* **TASK PROMPT**: Return the run of lines below that opens with the line containing "最后，Divi 有插件和主题两个版本，而 Elementor" and closes with the line containing "- Company size", keeping each one exact.

Items from a data source:
____________

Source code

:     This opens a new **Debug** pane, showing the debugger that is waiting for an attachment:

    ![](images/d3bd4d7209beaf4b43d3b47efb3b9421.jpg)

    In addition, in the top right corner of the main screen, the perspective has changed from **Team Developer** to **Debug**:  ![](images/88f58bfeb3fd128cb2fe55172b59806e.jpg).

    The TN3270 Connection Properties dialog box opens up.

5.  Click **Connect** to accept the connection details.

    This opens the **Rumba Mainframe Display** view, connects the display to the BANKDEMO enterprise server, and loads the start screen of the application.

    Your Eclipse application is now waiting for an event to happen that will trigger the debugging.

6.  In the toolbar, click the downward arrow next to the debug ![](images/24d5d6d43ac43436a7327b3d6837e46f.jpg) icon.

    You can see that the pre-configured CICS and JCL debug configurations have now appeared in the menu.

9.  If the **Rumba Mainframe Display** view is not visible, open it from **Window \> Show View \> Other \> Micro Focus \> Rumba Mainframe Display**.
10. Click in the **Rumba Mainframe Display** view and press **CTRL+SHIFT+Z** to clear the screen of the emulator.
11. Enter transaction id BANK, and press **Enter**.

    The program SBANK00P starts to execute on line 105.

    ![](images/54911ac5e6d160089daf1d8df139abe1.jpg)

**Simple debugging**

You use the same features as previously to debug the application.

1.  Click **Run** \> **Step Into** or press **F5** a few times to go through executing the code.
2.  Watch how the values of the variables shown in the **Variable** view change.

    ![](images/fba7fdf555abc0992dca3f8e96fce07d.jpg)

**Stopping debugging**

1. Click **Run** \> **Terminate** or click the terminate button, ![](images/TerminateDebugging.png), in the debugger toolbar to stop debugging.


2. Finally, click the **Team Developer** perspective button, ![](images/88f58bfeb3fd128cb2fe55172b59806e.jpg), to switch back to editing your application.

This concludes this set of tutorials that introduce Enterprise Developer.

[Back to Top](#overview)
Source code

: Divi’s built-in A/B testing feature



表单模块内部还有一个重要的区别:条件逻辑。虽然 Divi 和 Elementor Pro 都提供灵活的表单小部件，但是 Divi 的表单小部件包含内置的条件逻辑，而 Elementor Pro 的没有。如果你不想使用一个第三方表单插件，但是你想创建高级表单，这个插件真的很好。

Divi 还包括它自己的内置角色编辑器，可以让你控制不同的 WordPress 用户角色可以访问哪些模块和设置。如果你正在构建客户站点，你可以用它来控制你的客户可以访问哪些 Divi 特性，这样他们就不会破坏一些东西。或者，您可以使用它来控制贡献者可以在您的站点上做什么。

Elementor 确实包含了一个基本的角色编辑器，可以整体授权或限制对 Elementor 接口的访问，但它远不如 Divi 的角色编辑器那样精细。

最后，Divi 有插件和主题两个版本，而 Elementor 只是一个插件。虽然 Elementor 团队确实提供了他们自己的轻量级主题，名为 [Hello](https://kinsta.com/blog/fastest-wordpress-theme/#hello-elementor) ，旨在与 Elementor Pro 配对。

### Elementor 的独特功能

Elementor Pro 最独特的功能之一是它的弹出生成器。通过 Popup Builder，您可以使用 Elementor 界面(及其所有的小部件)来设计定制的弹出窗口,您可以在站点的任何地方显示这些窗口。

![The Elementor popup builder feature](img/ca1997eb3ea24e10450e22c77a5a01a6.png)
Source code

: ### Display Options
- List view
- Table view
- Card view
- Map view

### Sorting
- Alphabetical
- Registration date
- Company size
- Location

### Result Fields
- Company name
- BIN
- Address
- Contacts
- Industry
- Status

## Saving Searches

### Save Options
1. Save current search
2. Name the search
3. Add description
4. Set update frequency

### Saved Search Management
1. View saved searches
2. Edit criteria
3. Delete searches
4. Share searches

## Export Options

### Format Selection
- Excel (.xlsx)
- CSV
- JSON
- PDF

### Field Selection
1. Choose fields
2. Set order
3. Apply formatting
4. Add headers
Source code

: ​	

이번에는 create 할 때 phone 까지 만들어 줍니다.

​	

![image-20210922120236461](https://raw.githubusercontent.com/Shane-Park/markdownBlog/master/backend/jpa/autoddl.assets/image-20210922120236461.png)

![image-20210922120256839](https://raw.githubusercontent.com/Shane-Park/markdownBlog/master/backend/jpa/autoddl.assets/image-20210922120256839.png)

____________

* **EXERCISE SOLUTION**:
最后，Divi 有插件和主题两个版本，而 Elementor 只是一个插件。虽然 Elementor 团队确实提供了他们自己的轻量级主题，名为 [Hello](https://kinsta.com/blog/fastest-wordpress-theme/#hello-elementor) ，旨在与 Elementor Pro 配对。

### Elementor 的独特功能

Elementor Pro 最独特的功能之一是它的弹出生成器。通过 Popup Builder，您可以使用 Elementor 界面(及其所有的小部件)来设计定制的弹出窗口,您可以在站点的任何地方显示这些窗口。

![The Elementor popup builder feature](img/ca1997eb3ea24e10450e22c77a5a01a6.png)
Source code

: ### Display Options
- List view
- Table view
- Card view
- Map view

### Sorting
- Alphabetical
- Registration date
- Company size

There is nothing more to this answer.